Text:

The properties of the tetraatomic species are displayed in Tables 4 and 5; their structures are shown in Figs. 1 b, c. The tetraatomic ion BeH_{3}^{–} has the planar equilibrium configuration of the D_{3h} symmetry. The values obtained through two methods are generally in agreement with each other. For the M_{2}H_{2} molecules, the values of internuclear distances, valence angles, and vibrational frequencies calculated by DFT and MP2 fairly match with each other respectively and with the theoretical results obtained previously [31]. The calculated enthalpy of dimerization for Li_{2}H_{2} is in agreement within uncertainty limit with the experimental magnitude by Wu et al. [32].
Note: Here and hereafter α_{e} is bond angle in degrees; the values ∆E_{dim} and ∆_{r}H°(0)_{dim} are the energies and enthalpies of dimerization reactions 2MH = M_{2}H_{2} in kJ mol^{–1}.
(a) (b) (c)
3.2. Geometrical Structure and Vibrational Spectra of Pentaatomic Molecules LiBeH_{3} and NaBeH_{3}
Two possible geometrical configurations, cyclic (C_{2v}) and linear (C_{∞v}), were considered for pentaatomic MBeH_{3} molecules (Fig. 2). The calculated equilibrium geometrical parameters and vibrational frequencies for cyclic isomer are shown in Table 6. The binding in the cyclic isomer may be considered through an attachment of M^{+} cation to BeH_{3}^{–} anion. Within the MBeH_{3} molecules, the fragment BeH_{3} is distorted compared to free BeH_{3}^{–} anion. In the latter the bond lengths and angles are equivalent, R_{e}(Be-H) ≈ 1,42 Å (Table 4) while in the MBeH_{3} molecules the bridge distances R_{e}(Be-H) are elongated to 1.44-1.45 Å; and the terminal distance is shortened to ~1.35 Å; the bond angles become also non-equivalent, the angle β_{e}(H_{4}-Be_{1}-H_{5}) decreases to 104° in LiBeH_{3} and 110° in NaBeH_{3}. Thus the BeH_{3} moiety looks alike in both LiBeH_{3} and NaBeH_{3} molecules.

What to produce:
In the text, what symmetry does the planar equilibrium configuration of the BeH_{3}^{–} ion have? The material after the text is not needed.

Stored data
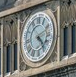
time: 4:23
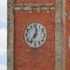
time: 12:36
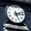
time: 5:12
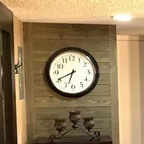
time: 6:40
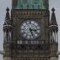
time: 3:27
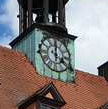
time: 4:00
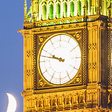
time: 9:47
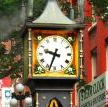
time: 9:33
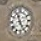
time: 11:25
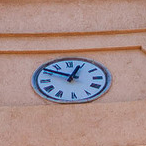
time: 12:50
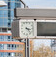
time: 3:22
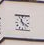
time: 11:21
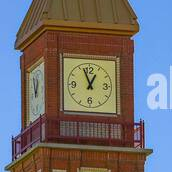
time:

Response to this task:
D_{3h} symmetry.